If you lived in the Boston area in the seventies and eighties (and into the nineties), you might have listened to WGBH radio, the premier public radio station in New England.  The early morning classical music show was hosted by a quirky announcer named Robert J. Lurtsema who looked like an avuncular toad and had a slow, mellow delivery that drove most type-A people nuts but which was enormously comforting at seven in the morning...as was his habit of editing the seven AM headlines so that nothing too dire or depressing got reported till later, when listeners would presumably be more awake and able to deal. 

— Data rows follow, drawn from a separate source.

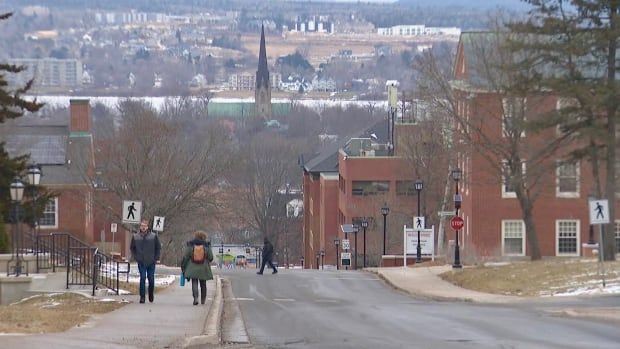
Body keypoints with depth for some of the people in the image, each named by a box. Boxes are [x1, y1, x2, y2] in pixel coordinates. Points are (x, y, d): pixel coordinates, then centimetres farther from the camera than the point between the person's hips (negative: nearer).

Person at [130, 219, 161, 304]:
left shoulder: (153, 236, -2)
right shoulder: (135, 237, 1)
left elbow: (158, 248, 7)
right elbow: (132, 248, 14)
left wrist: (156, 258, 0)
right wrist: (136, 257, 4)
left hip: (151, 262, 0)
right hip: (141, 262, 0)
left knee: (151, 279, 6)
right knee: (142, 278, -8)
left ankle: (151, 295, 26)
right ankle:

Mr. Lurtsema opened his show every morning with a recording of birdsong made (as I recall) somewhere out in western Massachusetts...it would run for 20 or 30 or 40 seconds, however long he felt like it, and then segue into that morning's theme music (a gentle way of remembering what day of the week it was...I'm still enormously fond of Wednesday's theme, which was from Respighi's Ancient Airs and Dances).  And the main bird song on his tape was that of a hermit thrush.

Have you ever heard a hermit thrush's song?  My Audubon's Field Guide to North American Birds describes it as a "series of clear, musical phrases, each on a different pitch, consisting of a piping introductory note and a reedy tremolo".  That's pretty accurate, as far as it goes...but it doesn't begin to describe the haunting, quiet beauty of its song.  I always think of Pan, propped against a tree in sleepy contentment, idly thinking aloud on his pipes about all that's right in the world.

So when I hear the hermit thrush's song in the spring, I hear the beauty of here and now as well as the memory of safe mornings in my childhood and young adulthood, when "Robert J." would make sure no one was too jarred by the news and Bach and Respighi told me what day it was.  A pleasure small, but deep indeed.